Slow Choreographies 2021-2024

Everyday sexisms within Australian universities are like shape shifters that move between bodies, hide inside policies and behind closed doors. This interdisciplinary research project examines how a slow choreographic methodology enables embodied creative processes to give social phenomena a tangible dimension. Centrally situated within an Australian Research Council Discovery Project, Understanding and Addressing Everyday Sexisms in Australian Universities (Everyday Sexisms), this research project thickens, extends, and informs the development of the Everyday Sexisms’ methods and findings in two ways. First, by highlighting how bodies, movement, and objects are involved in the choreography of institutional everyday sexisms. Secondly, by utilising creative data emergent from four artworks to contribute to each phase of the Everyday Sexisms. These artworks include a set of three short Video-Vignettes, a participatory artwork Here There Again, a suite of textile sculptures, and a 40-minute choreographic work, titled and Again. This PhD threads the data from these artworks through the Everyday Sexisms phases, weaving a slow interdisciplinary landscape that contributes how to practically re-frame, re-imagine and resist sexisms.

To access the exegesis click here.

 

PHASE ONE | HERE THERE AGAIN | JUNE 2022

Here, in this place, at this time, toward this place;

There, at that place, so far as, in that respect;

Again, in the opposite direction, back or toward a former place;

Slow  relational, accumulative, and lasting effects;

Choreographies      of the ephemeral and embodied encounters.

HERE THERE AGAIN is a mapping of everyday sexisms within Australian universities. The work invites you to pinpoint the banal and slippery encounters that you’ve had on campus, whether via emails, down hallways, across classrooms, or in front of doorways. 

How do you give form to something that is at times perceived to be absent?
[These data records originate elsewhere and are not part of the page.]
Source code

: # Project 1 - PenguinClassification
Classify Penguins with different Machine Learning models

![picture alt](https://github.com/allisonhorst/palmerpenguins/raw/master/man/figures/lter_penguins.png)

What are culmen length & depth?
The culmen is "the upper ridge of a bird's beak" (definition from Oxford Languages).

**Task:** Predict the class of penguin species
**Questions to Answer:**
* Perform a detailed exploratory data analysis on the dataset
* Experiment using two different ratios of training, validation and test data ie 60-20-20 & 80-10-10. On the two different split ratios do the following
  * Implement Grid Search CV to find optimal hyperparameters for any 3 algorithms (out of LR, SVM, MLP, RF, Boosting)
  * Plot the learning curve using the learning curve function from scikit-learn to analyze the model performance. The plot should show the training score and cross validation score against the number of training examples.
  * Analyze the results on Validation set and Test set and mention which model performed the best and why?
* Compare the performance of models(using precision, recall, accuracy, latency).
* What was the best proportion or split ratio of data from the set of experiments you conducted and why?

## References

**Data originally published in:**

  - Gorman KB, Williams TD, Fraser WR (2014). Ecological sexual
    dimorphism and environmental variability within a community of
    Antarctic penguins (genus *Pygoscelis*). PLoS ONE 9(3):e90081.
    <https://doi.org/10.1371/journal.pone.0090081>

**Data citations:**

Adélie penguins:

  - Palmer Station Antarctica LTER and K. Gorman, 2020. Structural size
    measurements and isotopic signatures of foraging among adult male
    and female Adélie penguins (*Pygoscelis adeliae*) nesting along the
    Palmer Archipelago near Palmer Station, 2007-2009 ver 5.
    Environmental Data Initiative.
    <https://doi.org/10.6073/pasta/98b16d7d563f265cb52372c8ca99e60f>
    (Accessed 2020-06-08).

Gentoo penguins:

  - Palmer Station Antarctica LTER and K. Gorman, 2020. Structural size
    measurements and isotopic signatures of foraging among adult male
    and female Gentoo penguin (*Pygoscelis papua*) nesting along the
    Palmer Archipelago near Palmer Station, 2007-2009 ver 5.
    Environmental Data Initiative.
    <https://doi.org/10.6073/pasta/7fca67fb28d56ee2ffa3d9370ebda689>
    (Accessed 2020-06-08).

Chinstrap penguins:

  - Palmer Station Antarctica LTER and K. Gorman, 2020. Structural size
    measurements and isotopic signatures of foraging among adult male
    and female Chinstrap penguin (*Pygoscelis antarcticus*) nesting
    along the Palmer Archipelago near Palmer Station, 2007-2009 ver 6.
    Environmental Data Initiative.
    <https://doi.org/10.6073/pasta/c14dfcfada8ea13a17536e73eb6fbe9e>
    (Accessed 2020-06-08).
How do you locate a moment that has gone by too soon? By walking and talking with early career researchers (ECR) from Edith Cowan’s School of Science and Western Australian Academy of Performing Arts, the work began by unpacking spatial and temporal understandings of individual’s experiences of everyday sexisms. Mapped through a series of creative outputs (written vignettes, photography, rugs, and notated building plans) this interdisciplinary project is an attempt to give physical dimension to an otherwise fleeting phenomenon.

This phase of the research was presented as part of #FEAS Unfinished Buisness Exhibition at Spectrum Gallery (Edith Cowan University). These outputs mark a point in a longer research journey, it is ongoing, a slow moment amid gathering data. The words here, there, again are a rendering of sexisms reality, and a reality that stretches sideways as much as it stretches forward and backward. The work builds a catalogue of everyday sexisms through spatial citations, amplifying how gender inequalities stretch across time and space. It’s ongoing and the work of intervening is never finished. 

 

 

PHASE three | Perth Institute of Contemporary Arts | OCTOBER 2022

Eight weeks Studio Residency to continue exploring Slow Choreographies Phase 1 (see above) and expand on the data gathered.

Key elements were tufting, slime, qualitative survey data and digital reporting.

Creative Focus Groups were run during this time with working academics to assist in the analysis of the data gathered.


PHASE FOUR | CHOREOGRAPHIC DEVELOPMENT WITH LINK DANCE COMPANY

and Again was a choreographic response to the different phases of Slow Choreographies PhD, it worked with the 11 dancers to create a 40-minute contemporary dance work and continues to extend the research findings through the affective resonances experienced by the audience.